*** Records for this task ***

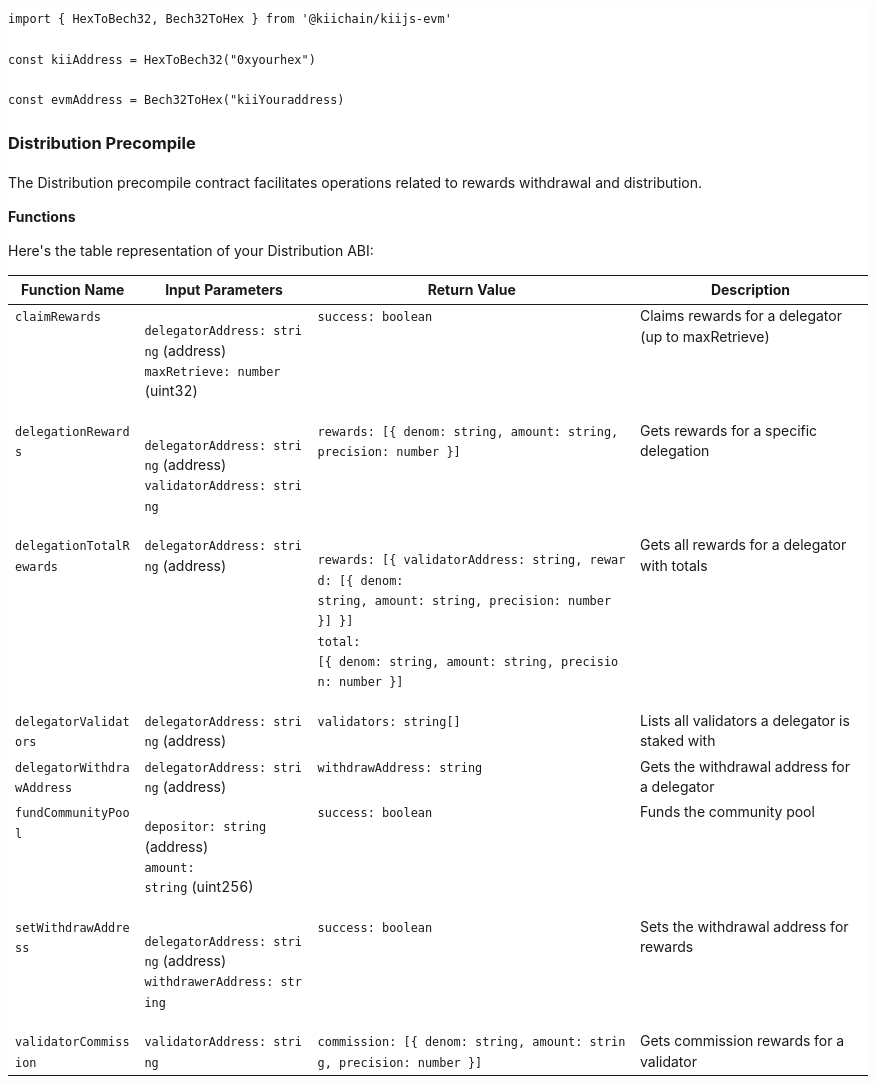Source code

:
 ```tsx
import { HexToBech32, Bech32ToHex } from '@kiichain/kiijs-evm'

const kiiAddress = HexToBech32("0xyourhex")

const evmAddress = Bech32ToHex("kiiYouraddress)
```

### Distribution Precompile

The Distribution precompile contract facilitates operations related to rewards withdrawal and distribution.

**Functions**

Here's the table representation of your Distribution ABI:

| Function Name                 | Input Parameters                                                                                                                                                                                                                                             | Return Value                                                                                                                                                                                              | Description                                        |
| ----------------------------- | ------------------------------------------------------------------------------------------------------------------------------------------------------------------------------------------------------------------------------------------------------------ | --------------------------------------------------------------------------------------------------------------------------------------------------------------------------------------------------------- | -------------------------------------------------- |
| `claimRewards`                | <p><code>delegatorAddress: string</code> (address)<br><code>maxRetrieve: number</code> (uint32)</p>                                                                                                                                                          | `success: boolean`                                                                                                                                                                                        | Claims rewards for a delegator (up to maxRetrieve) |
| `delegationRewards`           | <p><code>delegatorAddress: string</code> (address)<br><code>validatorAddress: string</code></p>                                                                                                                                                              | `rewards: [{ denom: string, amount: string, precision: number }]`                                                                                                                                         | Gets rewards for a specific delegation             |
| `delegationTotalRewards`      | `delegatorAddress: string` (address)                                                                                                                                                                                                                         | <p><code>rewards: [{ validatorAddress: string, reward: [{ denom: string, amount: string, precision: number }] }]</code><br><code>total: [{ denom: string, amount: string, precision: number }]</code></p> | Gets all rewards for a delegator with totals       |
| `delegatorValidators`         | `delegatorAddress: string` (address)                                                                                                                                                                                                                         | `validators: string[]`                                                                                                                                                                                    | Lists all validators a delegator is staked with    |
| `delegatorWithdrawAddress`    | `delegatorAddress: string` (address)                                                                                                                                                                                                                         | `withdrawAddress: string`                                                                                                                                                                                 | Gets the withdrawal address for a delegator        |
| `fundCommunityPool`           | <p><code>depositor: string</code> (address)<br><code>amount: string</code> (uint256)</p>                                                                                                                                                                     | `success: boolean`                                                                                                                                                                                        | Funds the community pool                           |
| `setWithdrawAddress`          | <p><code>delegatorAddress: string</code> (address)<br><code>withdrawerAddress: string</code></p>                                                                                                                                                             | `success: boolean`                                                                                                                                                                                        | Sets the withdrawal address for rewards            |
| `validatorCommission`         | `validatorAddress: string`                                                                                                                                                                                                                                   | `commission: [{ denom: string, amount: string, precision: number }]`                                                                                                                                      | Gets commission rewards for a validator            |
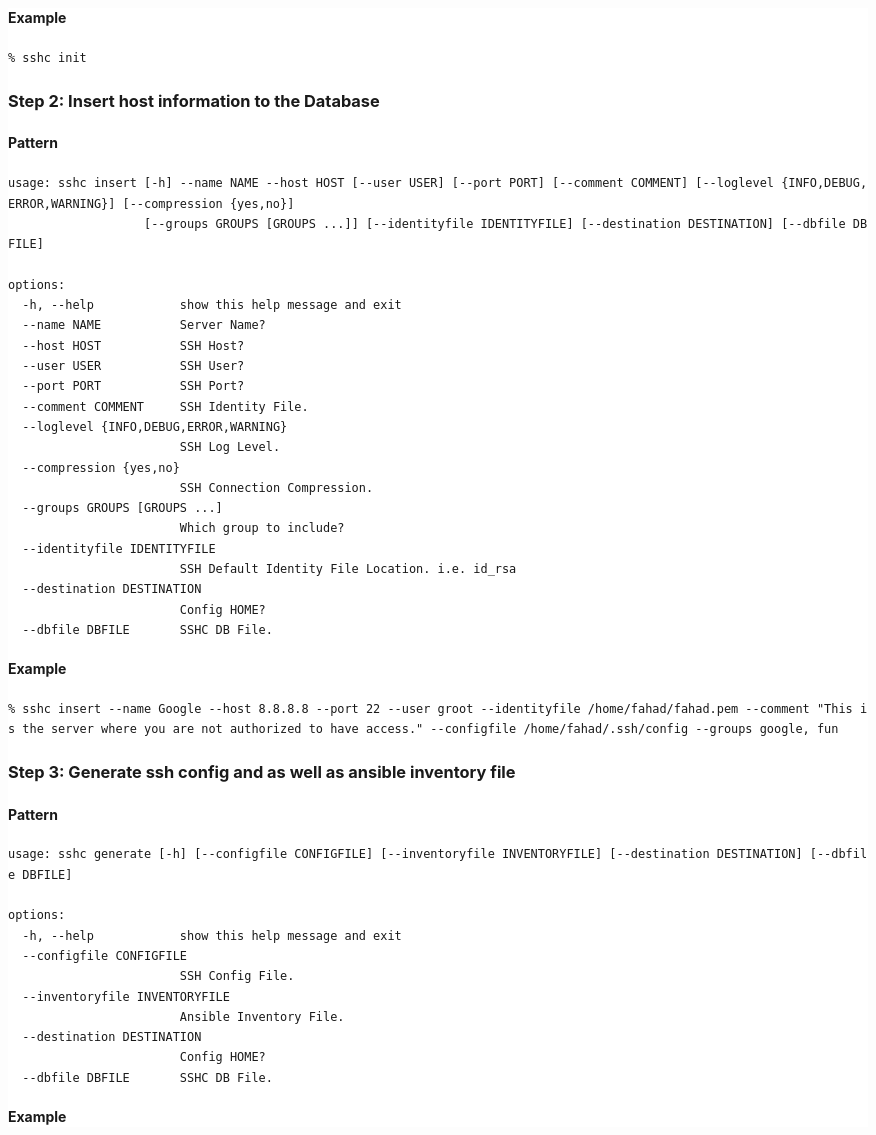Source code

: #### Example
```shell
% sshc init
```

### Step 2: Insert host information to the Database
#### Pattern
```shell
usage: sshc insert [-h] --name NAME --host HOST [--user USER] [--port PORT] [--comment COMMENT] [--loglevel {INFO,DEBUG,ERROR,WARNING}] [--compression {yes,no}]
                   [--groups GROUPS [GROUPS ...]] [--identityfile IDENTITYFILE] [--destination DESTINATION] [--dbfile DBFILE]

options:
  -h, --help            show this help message and exit
  --name NAME           Server Name?
  --host HOST           SSH Host?
  --user USER           SSH User?
  --port PORT           SSH Port?
  --comment COMMENT     SSH Identity File.
  --loglevel {INFO,DEBUG,ERROR,WARNING}
                        SSH Log Level.
  --compression {yes,no}
                        SSH Connection Compression.
  --groups GROUPS [GROUPS ...]
                        Which group to include?
  --identityfile IDENTITYFILE
                        SSH Default Identity File Location. i.e. id_rsa
  --destination DESTINATION
                        Config HOME?
  --dbfile DBFILE       SSHC DB File.
```

#### Example
```shell
% sshc insert --name Google --host 8.8.8.8 --port 22 --user groot --identityfile /home/fahad/fahad.pem --comment "This is the server where you are not authorized to have access." --configfile /home/fahad/.ssh/config --groups google, fun
```

### Step 3: Generate ssh config and as well as ansible inventory file
#### Pattern
```shell
usage: sshc generate [-h] [--configfile CONFIGFILE] [--inventoryfile INVENTORYFILE] [--destination DESTINATION] [--dbfile DBFILE]

options:
  -h, --help            show this help message and exit
  --configfile CONFIGFILE
                        SSH Config File.
  --inventoryfile INVENTORYFILE
                        Ansible Inventory File.
  --destination DESTINATION
                        Config HOME?
  --dbfile DBFILE       SSHC DB File.
```
#### Example
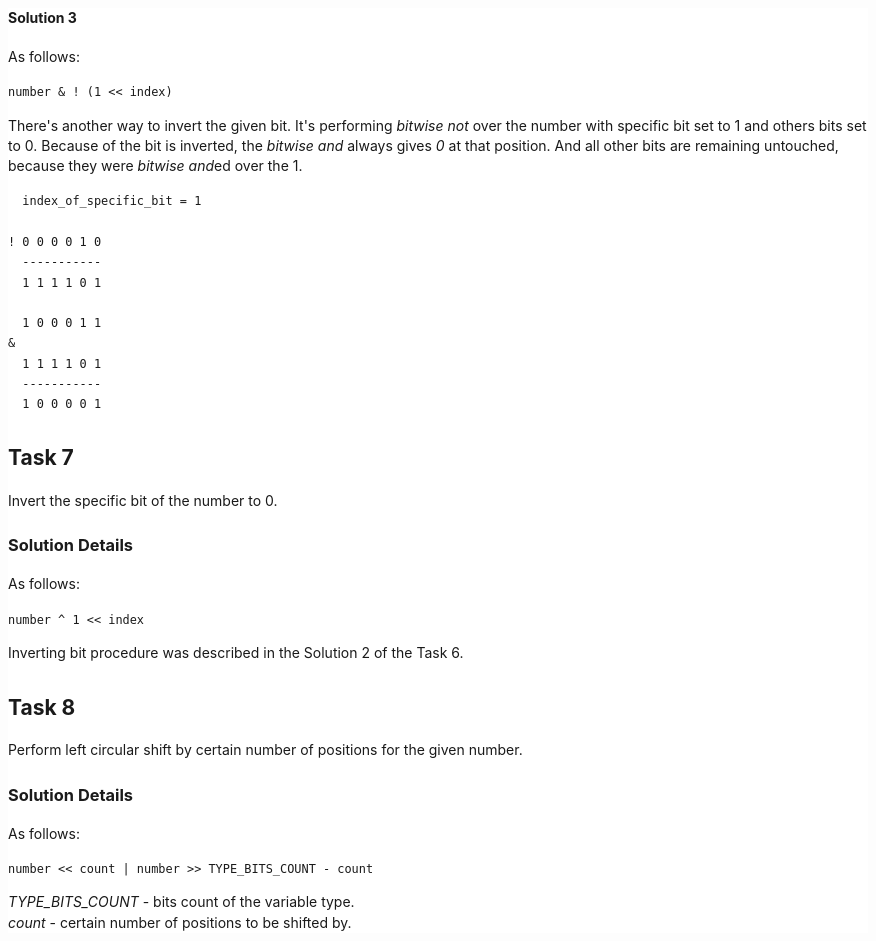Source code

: #### Solution 3

As follows:

```
number & ! (1 << index)
```

There's another way to invert the given bit. It's performing *bitwise not* over the number with specific bit set to 1 and others bits set to 0. Because of the bit is inverted, the *bitwise and* always gives *0* at that position. And all other bits are remaining untouched, because they were *bitwise and*ed over the 1.

```
  index_of_specific_bit = 1

! 0 0 0 0 1 0
  -----------
  1 1 1 1 0 1
  
  1 0 0 0 1 1
&
  1 1 1 1 0 1
  -----------
  1 0 0 0 0 1
```

## Task 7

Invert the specific bit of the number to 0.

### Solution Details

As follows:

```
number ^ 1 << index
```

Inverting bit procedure was described in the Solution 2 of the Task 6.

## Task 8

Perform left circular shift by certain number of positions for the given number.

### Solution Details

As follows:

```
number << count | number >> TYPE_BITS_COUNT - count
```

*TYPE_BITS_COUNT* - bits count of the variable type.  
*count* - certain number of positions to be shifted by.

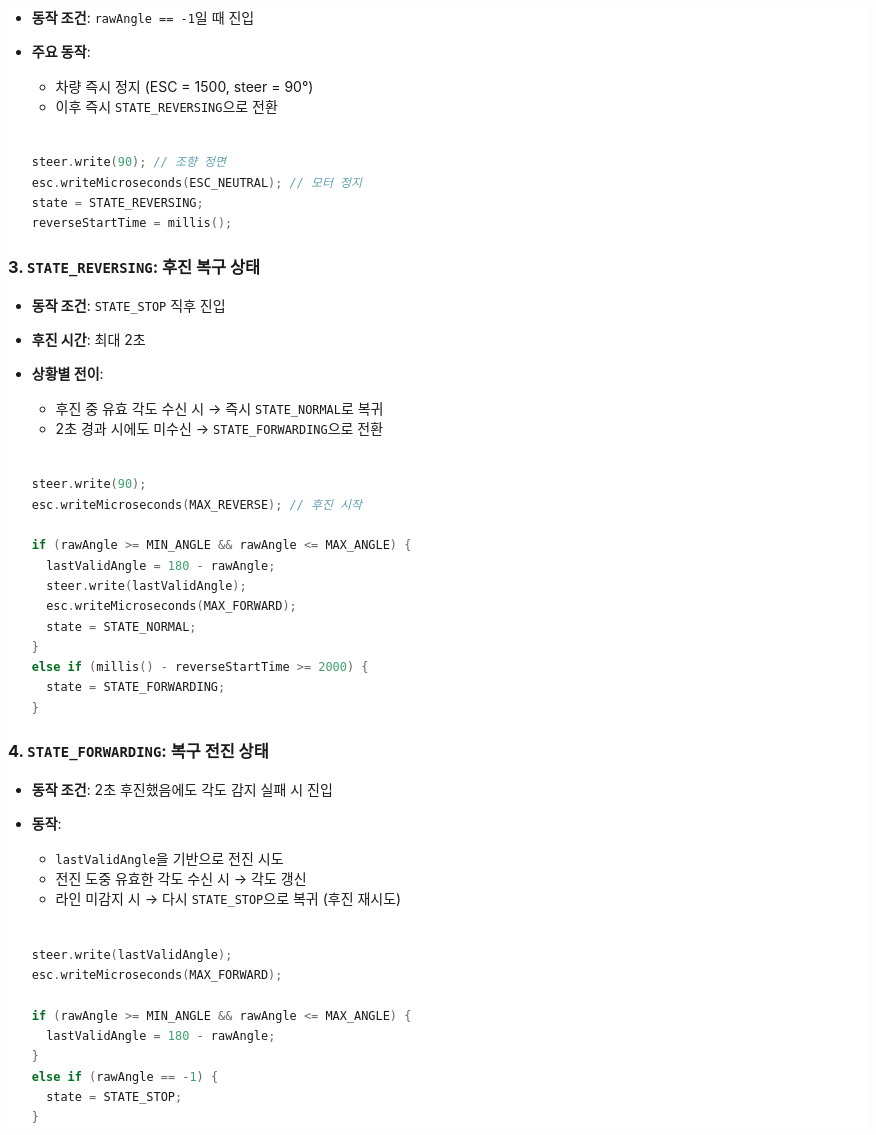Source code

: - **동작 조건**: `rawAngle == -1`일 때 진입
- **주요 동작**:
    - 차량 즉시 정지 (ESC = 1500, steer = 90°)
    - 이후 즉시 `STATE_REVERSING`으로 전환
    
    ```cpp
    
    steer.write(90); // 조향 정면
    esc.writeMicroseconds(ESC_NEUTRAL); // 모터 정지
    state = STATE_REVERSING;
    reverseStartTime = millis();
    ```
    

### **3. `STATE_REVERSING`: 후진 복구 상태**

- **동작 조건**: `STATE_STOP` 직후 진입
- **후진 시간**: 최대 2초
- **상황별 전이**:
    - 후진 중 유효 각도 수신 시 → 즉시 `STATE_NORMAL`로 복귀
    - 2초 경과 시에도 미수신 → `STATE_FORWARDING`으로 전환
    
    ```cpp
    
    steer.write(90);
    esc.writeMicroseconds(MAX_REVERSE); // 후진 시작
    
    if (rawAngle >= MIN_ANGLE && rawAngle <= MAX_ANGLE) {
      lastValidAngle = 180 - rawAngle;
      steer.write(lastValidAngle);
      esc.writeMicroseconds(MAX_FORWARD);
      state = STATE_NORMAL;
    }
    else if (millis() - reverseStartTime >= 2000) {
      state = STATE_FORWARDING;
    }
    
    ```
    

### **4. `STATE_FORWARDING`: 복구 전진 상태**

- **동작 조건**: 2초 후진했음에도 각도 감지 실패 시 진입
- **동작**:
    - `lastValidAngle`을 기반으로 전진 시도
    - 전진 도중 유효한 각도 수신 시 → 각도 갱신
    - 라인 미감지 시 → 다시 `STATE_STOP`으로 복귀 (후진 재시도)
    
    ```cpp
    
    steer.write(lastValidAngle);
    esc.writeMicroseconds(MAX_FORWARD);
    
    if (rawAngle >= MIN_ANGLE && rawAngle <= MAX_ANGLE) {
      lastValidAngle = 180 - rawAngle;
    }
    else if (rawAngle == -1) {
      state = STATE_STOP;
    }
    ```
    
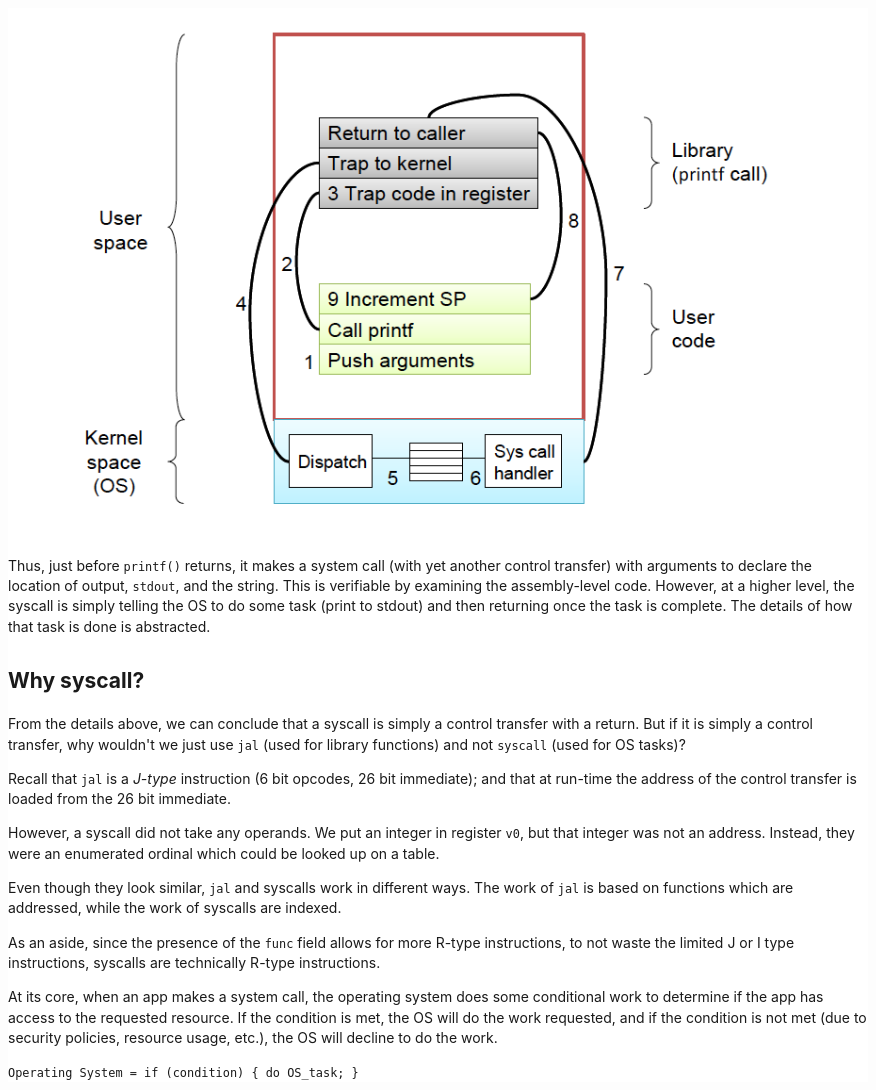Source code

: ![System Call](Assets/System%20Call.png)
Thus, just before `printf()` returns, it makes a system call (with yet another control transfer) with arguments to declare the location of output, `stdout`, and the string. This is verifiable by examining the assembly-level code. However, at a higher level, the syscall is simply telling the OS to do some task (print to stdout) and then returning once the task is complete. The details of how that task is done is abstracted.

## Why syscall?
From the details above, we can conclude that a syscall is simply a control transfer with a return. But if it is simply a control transfer, why wouldn't we just use `jal` (used for library functions) and not `syscall` (used for OS tasks)?

Recall that `jal` is a *J-type* instruction (6 bit opcodes, 26 bit immediate); and that at run-time the address of the control transfer is loaded from the 26 bit immediate. 

However, a syscall did not take any operands. We put an integer in register `v0`, but that integer was not an address. Instead, they were an enumerated ordinal which could be looked up on a table.

Even though they look similar, `jal` and syscalls work in different ways. The work of `jal` is based on functions which are addressed, while the work of syscalls are indexed.

As an aside, since the presence of the `func` field allows for more R-type instructions, to not waste the limited J or I type instructions, syscalls are technically R-type instructions.

At its core, when an app makes a system call, the operating system does some conditional work to determine if the app has access to the requested resource. If the condition is met, the OS will do the work requested, and if the condition is not met (due to security policies, resource usage, etc.), the OS will decline to do the work.
```
Operating System = if (condition) { do OS_task; }
```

*** End of Records for this task ***

◆ Task details
Search the data for "reverseStartTime". Copy every line that has it.

◆ Task answer
    reverseStartTime = millis();
    else if (millis() - reverseStartTime >= 2000) {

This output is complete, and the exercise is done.